I have a similar interest except I want to capture Win Event code 4738.

I know and collected winEventlog:security to my Splunk environment, and i would like to capture code 4738 from each UF to send to me as and alert. Maybe store it in a different index?

I have hit a wall in the number of UF that I received security logs. In my case its 16 out of 31 I collect.

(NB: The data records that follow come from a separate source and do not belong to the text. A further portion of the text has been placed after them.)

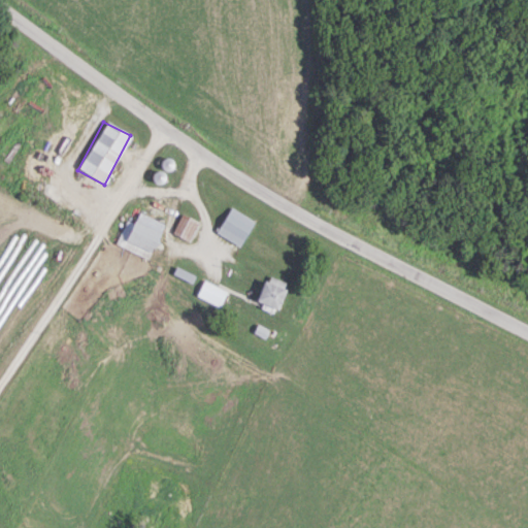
[(213,232),(238,248),(255,223),(230,207),(213,232)]
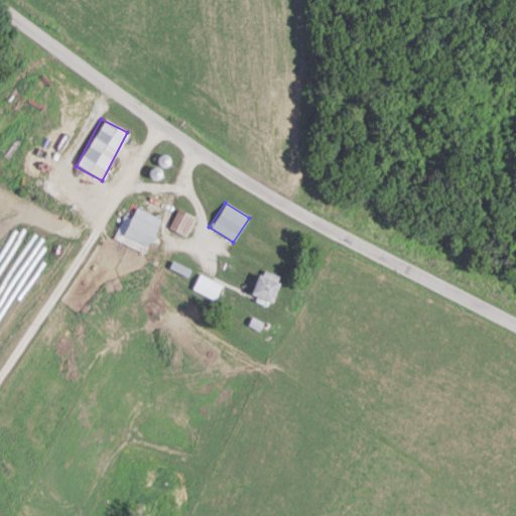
[(158,219),(134,207),(129,218),(124,215),(112,239),(143,253),(158,219)]
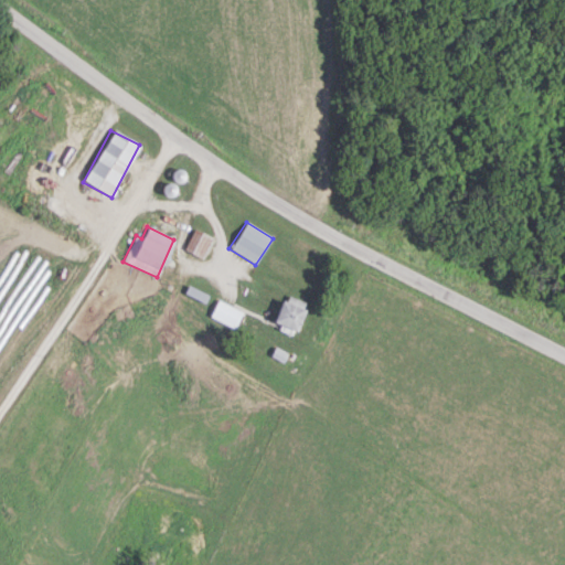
[(204,259),(214,237),(193,228),(184,251),(204,259)]
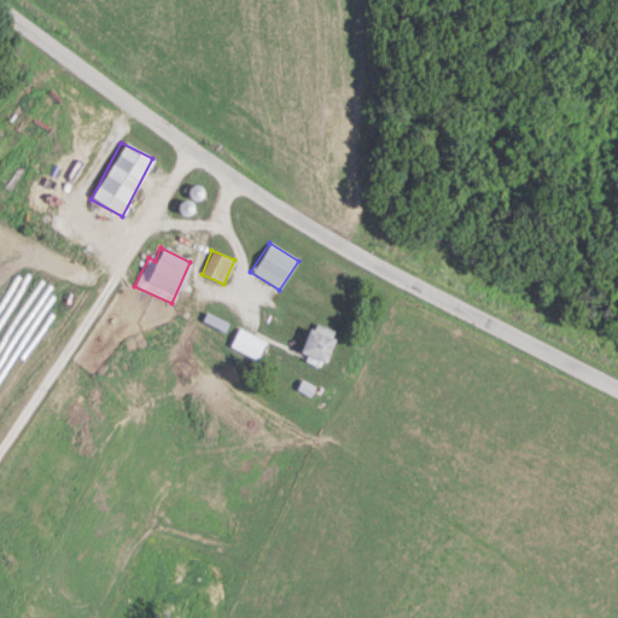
[(305,326),(297,353),(324,361),(333,331),(318,326),(316,330),(305,326)]
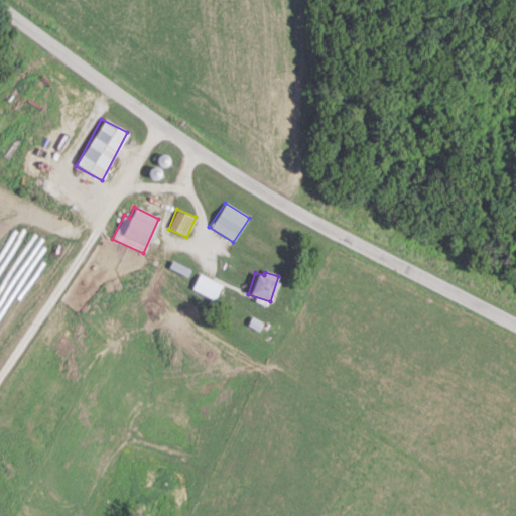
[(190,288),(214,299),(222,284),(198,273),(190,288)]
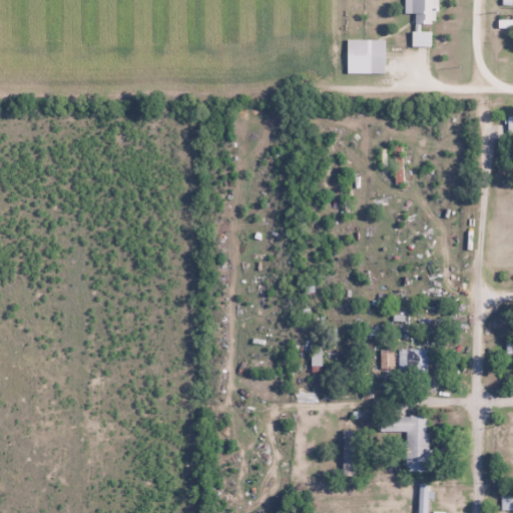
[(411,0),(411,24),(436,24),(436,0),(411,0)]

I still want all of the security logs but I would like to extract 1 2 or 3 Eventcode from the security logs as quickly as possible.

jim

Thanks for the response. Yes, I can see Event ID: 4672 in the Windows Security logs for the server I am testing. Strange. I tried just searching for 4672 and get nothing. I have about 80 forwarders installed and verified that I am collecting the Security logs. I tested a few looking in the Windows Security log and searching on some Event ID's, 4624 and 4768 and can find those without issue searching Splunk.